Use tensor parallelism across multiple GPUs for models that do not fit in single GPU memory. Profile time-to-first-token separately from generation throughput, as they have different optimization strategies. Test quantized engines against the original model on representative prompts to verify quality retention.

When to Use It?

Use Cases

Deploy a production chatbot backend that handles hundreds of concurrent users with low latency. Optimize an LLM serving endpoint to reduce GPU costs by increasing throughput per device. Build a real-time code completion service that requires sub-second response times.

Related Topics

NVIDIA TensorRT optimization, model quantization, inference serving with Triton, GPU kernel optimization, and LLM deployment architectures.

Important Notes

Requirements

NVIDIA GPUs with TensorRT-LLM compatible drivers and CUDA toolkit installed. Model checkpoints in a supported format for conversion. Sufficient GPU memory for the target model size and batch configuration.

Usage Recommendations

Do: benchmark latency and throughput at the expected production batch sizes before deployment. Use FP8 quantization on supported hardware for the best performance-quality tradeoff. Configure the maximum input and output lengths to match actual usage patterns rather than theoretical maximums.
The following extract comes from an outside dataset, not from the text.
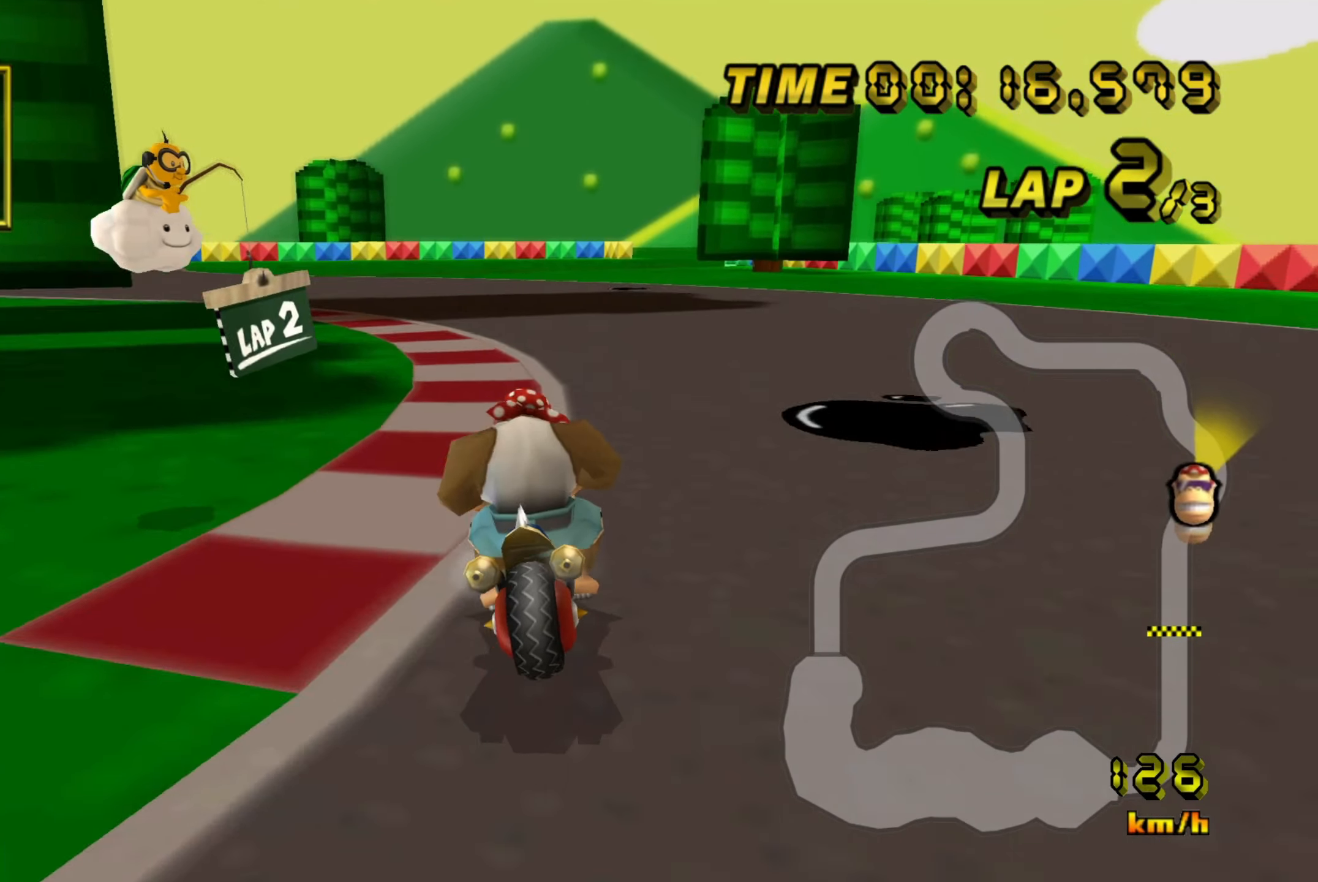
{"buttons": ["A", "R1"], "left_stick": "up-left", "events": []}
Don't: build engines with maximum batch sizes much larger than production needs, as this wastes GPU memory on buffer allocation. Skip quality validation after quantization assuming precision reduction is always acceptable. Deploy without profiling memory usage under peak concurrent load.

Limitations

TensorRT-LLM requires NVIDIA GPUs and does not support AMD or other GPU vendors. Engine compilation is specific to the GPU architecture, requiring rebuilds when hardware changes. New model architectures may not be supported immediately after release.